____ Study text
It should be noted that the implementation presented here is just one way of going about things, and comes directly from my highly subjective opinion. Perhaps you as a reader can come up with or know of better solutions or designs.

Here is an example game object, note that the game object is generic and simply contains some components:

The Actual Engine

The engine of a game can be thought of as a manager of systems. As to what a system is, we’ll get to that later, for now think of a system as either Physics, Graphics or AI. The engine ought to have a main loop function, as well as an update function. The update function calls update on all contained systems in a specific order. The main loop function is just a small infinite loop that calls update.

Often times the main loop will deal with timestepping itself. Have a look at the linked article to learn more about proper timestepping.

It is important to have your engine expose the update function, as sometimes your engine will need to be compiled as a static library and linked to externally. In this case the main loop of your simulation may reside outside of the engine library altogether. A common usage I’ve seen for this sort of design choice is when creating an editor of some sort, perhaps a level or content editor. Often times these editors will have a veiwport to preview the game, and in order to do so access to some sort of engine update function is necessary.

Beyond containing and calling update, the Engine also forwards global messages to all the systems. More on messaging later.
________
> [Activity a]
Echo the entries from the line with "No, purple fabric" through the last line of the entries, including both ends, and nothing else.
The game engine passage and the entries are separate, unrelated material.
____ Extracted information
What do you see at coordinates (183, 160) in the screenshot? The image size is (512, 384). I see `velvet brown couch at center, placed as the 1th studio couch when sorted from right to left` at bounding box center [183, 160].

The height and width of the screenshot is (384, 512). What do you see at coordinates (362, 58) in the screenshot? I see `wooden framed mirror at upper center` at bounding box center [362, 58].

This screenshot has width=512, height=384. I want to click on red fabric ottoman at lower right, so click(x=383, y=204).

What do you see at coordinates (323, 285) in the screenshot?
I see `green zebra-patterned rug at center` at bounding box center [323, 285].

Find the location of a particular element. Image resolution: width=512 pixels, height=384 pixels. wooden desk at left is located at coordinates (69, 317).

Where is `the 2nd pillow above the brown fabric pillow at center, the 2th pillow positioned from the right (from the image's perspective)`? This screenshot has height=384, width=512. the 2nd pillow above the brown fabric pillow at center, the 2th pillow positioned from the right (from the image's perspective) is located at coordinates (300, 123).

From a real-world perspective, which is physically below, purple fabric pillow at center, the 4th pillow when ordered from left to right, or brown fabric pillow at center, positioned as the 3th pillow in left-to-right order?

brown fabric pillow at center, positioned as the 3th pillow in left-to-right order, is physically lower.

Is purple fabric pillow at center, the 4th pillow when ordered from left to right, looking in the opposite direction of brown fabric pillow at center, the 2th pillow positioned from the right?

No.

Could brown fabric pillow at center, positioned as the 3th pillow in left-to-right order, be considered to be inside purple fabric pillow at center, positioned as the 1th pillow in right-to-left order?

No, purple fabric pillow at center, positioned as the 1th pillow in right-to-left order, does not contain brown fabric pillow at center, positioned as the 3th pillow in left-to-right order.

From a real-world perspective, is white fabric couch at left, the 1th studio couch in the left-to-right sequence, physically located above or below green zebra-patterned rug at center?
________
> [Activity b]
Duplicate the game engine passage from "The Actual Engine" to "about proper timestepping.", word for word.

> [Answer section a]
No, purple fabric pillow at center, positioned as the 1th pillow in right-to-left order, does not contain brown fabric pillow at center, positioned as the 3th pillow in left-to-right order.

From a real-world perspective, is white fabric couch at left, the 1th studio couch in the left-to-right sequence, physically located above or below green zebra-patterned rug at center?

> [Answer section b]
The Actual Engine

The engine of a game can be thought of as a manager of systems. As to what a system is, we’ll get to that later, for now think of a system as either Physics, Graphics or AI. The engine ought to have a main loop function, as well as an update function. The update function calls update on all contained systems in a specific order. The main loop function is just a small infinite loop that calls update.

Often times the main loop will deal with timestepping itself. Have a look at the linked article to learn more about proper timestepping.